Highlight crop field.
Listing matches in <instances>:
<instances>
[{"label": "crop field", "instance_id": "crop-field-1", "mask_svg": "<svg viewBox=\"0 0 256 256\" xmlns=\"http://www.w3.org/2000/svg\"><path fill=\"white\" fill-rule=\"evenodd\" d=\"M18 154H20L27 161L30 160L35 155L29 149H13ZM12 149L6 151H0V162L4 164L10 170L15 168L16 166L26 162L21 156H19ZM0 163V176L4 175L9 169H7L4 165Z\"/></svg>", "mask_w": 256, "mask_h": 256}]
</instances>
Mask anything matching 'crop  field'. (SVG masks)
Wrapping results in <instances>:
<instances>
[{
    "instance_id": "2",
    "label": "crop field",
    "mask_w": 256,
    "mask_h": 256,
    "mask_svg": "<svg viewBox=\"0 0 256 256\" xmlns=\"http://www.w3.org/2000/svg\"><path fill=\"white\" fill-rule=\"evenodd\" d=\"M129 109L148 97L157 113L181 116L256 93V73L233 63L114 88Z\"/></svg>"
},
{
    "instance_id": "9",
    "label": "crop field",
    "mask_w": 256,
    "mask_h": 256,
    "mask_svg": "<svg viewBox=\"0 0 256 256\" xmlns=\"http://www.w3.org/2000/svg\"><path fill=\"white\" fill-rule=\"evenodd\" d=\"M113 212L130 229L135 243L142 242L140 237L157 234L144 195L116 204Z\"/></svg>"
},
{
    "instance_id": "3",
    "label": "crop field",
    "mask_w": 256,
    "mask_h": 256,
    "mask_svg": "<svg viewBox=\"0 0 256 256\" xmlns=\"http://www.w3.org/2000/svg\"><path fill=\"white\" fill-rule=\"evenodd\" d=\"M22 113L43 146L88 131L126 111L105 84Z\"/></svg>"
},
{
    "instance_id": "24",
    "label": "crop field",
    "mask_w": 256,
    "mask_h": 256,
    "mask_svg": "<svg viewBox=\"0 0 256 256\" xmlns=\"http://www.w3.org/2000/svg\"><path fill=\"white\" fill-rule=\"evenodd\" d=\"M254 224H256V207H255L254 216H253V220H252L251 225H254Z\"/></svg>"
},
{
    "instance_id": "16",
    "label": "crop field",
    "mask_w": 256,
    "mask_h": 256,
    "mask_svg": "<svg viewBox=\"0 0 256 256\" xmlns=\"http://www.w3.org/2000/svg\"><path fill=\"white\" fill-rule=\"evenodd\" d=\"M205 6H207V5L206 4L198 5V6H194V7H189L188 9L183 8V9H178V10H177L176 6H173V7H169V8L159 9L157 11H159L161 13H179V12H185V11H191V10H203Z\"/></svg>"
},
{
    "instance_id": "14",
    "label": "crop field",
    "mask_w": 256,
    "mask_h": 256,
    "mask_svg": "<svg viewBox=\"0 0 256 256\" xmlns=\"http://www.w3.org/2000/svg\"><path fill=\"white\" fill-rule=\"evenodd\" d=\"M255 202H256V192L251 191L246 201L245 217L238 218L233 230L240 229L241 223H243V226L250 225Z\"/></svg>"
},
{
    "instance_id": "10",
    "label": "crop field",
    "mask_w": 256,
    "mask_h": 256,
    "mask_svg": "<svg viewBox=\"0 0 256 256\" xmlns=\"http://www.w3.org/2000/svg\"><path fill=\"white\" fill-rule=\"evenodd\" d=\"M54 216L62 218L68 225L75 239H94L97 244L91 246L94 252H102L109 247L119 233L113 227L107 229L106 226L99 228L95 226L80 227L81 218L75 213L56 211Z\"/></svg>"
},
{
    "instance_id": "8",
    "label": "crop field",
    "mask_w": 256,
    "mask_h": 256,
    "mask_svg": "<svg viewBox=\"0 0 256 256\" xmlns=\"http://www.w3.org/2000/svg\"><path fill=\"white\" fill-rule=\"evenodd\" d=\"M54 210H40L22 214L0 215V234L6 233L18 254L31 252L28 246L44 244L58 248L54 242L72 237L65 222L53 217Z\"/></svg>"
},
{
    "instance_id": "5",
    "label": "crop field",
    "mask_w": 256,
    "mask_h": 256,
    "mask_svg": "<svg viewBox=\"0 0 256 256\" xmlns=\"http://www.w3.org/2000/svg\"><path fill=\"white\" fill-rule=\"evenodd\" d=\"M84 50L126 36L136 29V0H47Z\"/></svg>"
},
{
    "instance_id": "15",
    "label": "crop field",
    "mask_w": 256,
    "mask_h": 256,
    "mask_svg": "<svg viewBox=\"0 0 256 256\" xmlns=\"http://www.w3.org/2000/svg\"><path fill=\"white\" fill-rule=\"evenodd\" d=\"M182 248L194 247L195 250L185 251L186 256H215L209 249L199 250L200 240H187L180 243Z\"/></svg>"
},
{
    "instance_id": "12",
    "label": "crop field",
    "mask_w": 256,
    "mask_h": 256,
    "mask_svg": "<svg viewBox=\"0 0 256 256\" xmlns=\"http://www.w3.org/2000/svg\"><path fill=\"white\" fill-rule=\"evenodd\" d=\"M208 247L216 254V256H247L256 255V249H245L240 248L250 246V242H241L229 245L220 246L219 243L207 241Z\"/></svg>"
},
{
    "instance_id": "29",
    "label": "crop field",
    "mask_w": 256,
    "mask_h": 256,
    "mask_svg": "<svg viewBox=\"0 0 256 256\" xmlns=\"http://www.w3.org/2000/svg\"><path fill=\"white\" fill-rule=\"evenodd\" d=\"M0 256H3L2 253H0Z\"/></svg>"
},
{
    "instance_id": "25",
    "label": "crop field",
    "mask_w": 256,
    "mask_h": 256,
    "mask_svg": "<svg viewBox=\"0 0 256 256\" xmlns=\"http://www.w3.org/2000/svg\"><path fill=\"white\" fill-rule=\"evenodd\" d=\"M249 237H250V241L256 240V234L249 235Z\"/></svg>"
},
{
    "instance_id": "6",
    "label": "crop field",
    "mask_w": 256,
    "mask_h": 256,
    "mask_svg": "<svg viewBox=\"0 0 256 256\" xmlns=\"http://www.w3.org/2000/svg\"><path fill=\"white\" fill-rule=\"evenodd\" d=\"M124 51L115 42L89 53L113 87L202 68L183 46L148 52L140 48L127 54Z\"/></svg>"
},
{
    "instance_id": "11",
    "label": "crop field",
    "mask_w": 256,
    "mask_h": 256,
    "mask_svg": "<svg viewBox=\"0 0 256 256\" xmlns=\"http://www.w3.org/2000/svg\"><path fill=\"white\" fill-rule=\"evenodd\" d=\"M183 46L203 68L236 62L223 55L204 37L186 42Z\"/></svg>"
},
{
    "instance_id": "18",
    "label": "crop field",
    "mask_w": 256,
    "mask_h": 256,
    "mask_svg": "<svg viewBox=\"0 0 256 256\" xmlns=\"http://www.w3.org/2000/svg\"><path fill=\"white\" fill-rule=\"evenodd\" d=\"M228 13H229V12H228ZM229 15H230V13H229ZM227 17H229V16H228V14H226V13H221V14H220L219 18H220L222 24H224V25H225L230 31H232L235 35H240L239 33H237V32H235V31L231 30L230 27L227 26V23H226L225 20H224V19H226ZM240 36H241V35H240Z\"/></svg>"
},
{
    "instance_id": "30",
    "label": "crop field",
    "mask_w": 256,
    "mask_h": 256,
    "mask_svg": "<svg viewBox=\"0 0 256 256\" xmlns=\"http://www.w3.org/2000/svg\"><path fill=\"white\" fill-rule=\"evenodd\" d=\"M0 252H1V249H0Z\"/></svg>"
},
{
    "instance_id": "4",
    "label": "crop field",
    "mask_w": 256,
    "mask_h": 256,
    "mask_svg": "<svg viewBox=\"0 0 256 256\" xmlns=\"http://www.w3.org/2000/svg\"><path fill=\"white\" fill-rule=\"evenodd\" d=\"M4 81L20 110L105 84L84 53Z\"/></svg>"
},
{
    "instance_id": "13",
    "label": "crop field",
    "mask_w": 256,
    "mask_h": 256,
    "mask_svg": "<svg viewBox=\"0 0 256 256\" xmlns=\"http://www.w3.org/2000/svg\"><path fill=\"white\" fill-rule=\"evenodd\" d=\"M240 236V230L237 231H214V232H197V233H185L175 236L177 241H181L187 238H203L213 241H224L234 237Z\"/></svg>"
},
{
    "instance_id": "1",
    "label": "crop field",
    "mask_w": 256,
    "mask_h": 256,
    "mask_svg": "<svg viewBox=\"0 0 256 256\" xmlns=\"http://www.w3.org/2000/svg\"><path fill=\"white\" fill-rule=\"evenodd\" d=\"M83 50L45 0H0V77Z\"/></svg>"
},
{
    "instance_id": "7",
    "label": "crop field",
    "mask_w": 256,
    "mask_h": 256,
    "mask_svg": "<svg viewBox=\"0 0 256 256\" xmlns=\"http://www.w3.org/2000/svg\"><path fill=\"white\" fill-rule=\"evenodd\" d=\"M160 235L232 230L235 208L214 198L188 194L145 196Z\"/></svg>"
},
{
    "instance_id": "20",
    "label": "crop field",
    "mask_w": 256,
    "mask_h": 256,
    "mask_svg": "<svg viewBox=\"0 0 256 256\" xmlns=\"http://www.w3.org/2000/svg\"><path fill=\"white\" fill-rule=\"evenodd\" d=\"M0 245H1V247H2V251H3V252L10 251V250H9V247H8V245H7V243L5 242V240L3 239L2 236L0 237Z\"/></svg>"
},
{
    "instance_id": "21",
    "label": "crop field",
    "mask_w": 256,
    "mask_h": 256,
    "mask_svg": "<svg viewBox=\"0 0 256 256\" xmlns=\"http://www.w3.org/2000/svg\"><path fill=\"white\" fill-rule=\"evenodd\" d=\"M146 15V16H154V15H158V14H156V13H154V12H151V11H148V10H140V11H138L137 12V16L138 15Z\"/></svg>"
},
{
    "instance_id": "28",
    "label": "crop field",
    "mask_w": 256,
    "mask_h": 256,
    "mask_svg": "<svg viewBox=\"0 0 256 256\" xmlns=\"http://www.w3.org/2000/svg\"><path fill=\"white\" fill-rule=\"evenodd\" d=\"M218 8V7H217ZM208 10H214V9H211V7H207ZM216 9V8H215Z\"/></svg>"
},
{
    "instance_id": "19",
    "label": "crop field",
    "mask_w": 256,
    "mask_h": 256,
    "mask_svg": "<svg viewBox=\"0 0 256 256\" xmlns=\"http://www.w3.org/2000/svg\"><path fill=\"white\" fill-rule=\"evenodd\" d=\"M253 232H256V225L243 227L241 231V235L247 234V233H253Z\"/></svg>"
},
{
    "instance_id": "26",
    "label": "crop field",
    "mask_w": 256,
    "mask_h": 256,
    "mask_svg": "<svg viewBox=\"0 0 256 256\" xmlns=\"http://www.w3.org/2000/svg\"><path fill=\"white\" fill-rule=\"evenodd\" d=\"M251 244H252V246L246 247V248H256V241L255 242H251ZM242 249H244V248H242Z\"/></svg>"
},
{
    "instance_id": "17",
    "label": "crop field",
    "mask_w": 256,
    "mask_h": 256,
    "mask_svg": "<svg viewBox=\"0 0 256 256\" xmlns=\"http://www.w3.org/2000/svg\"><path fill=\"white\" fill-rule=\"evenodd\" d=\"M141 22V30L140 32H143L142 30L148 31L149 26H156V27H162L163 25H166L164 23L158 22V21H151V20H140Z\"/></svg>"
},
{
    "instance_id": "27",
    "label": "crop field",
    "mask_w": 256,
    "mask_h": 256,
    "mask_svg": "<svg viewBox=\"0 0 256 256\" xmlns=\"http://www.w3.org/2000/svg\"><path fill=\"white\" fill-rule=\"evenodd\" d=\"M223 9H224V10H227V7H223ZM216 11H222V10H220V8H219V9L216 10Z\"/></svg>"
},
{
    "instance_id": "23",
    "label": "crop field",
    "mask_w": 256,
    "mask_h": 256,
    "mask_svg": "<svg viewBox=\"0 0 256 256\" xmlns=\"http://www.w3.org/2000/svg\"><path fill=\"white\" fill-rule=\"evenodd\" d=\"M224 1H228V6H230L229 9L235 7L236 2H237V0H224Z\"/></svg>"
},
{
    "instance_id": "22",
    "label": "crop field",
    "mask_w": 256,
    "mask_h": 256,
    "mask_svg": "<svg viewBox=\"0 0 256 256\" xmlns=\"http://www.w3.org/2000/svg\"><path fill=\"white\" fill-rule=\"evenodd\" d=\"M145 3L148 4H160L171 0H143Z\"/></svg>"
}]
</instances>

## WHAT IS NEEDED
Could you reproduce the entries above word for word, starting with their first line and going on through the line containing "Wrapping results in", with that line included?

## TASK OUTPUT
Highlight crop field.
Listing matches in <instances>:
<instances>
[{"label": "crop field", "instance_id": "crop-field-1", "mask_svg": "<svg viewBox=\"0 0 256 256\" xmlns=\"http://www.w3.org/2000/svg\"><path fill=\"white\" fill-rule=\"evenodd\" d=\"M18 154H20L27 161L30 160L35 155L29 149H13ZM12 149L6 151H0V162L4 164L10 170L15 168L16 166L26 162L21 156H19ZM0 163V176L4 175L9 169H7L4 165Z\"/></svg>", "mask_w": 256, "mask_h": 256}]
</instances>
Mask anything matching 'crop  field'. (SVG masks)
Wrapping results in <instances>:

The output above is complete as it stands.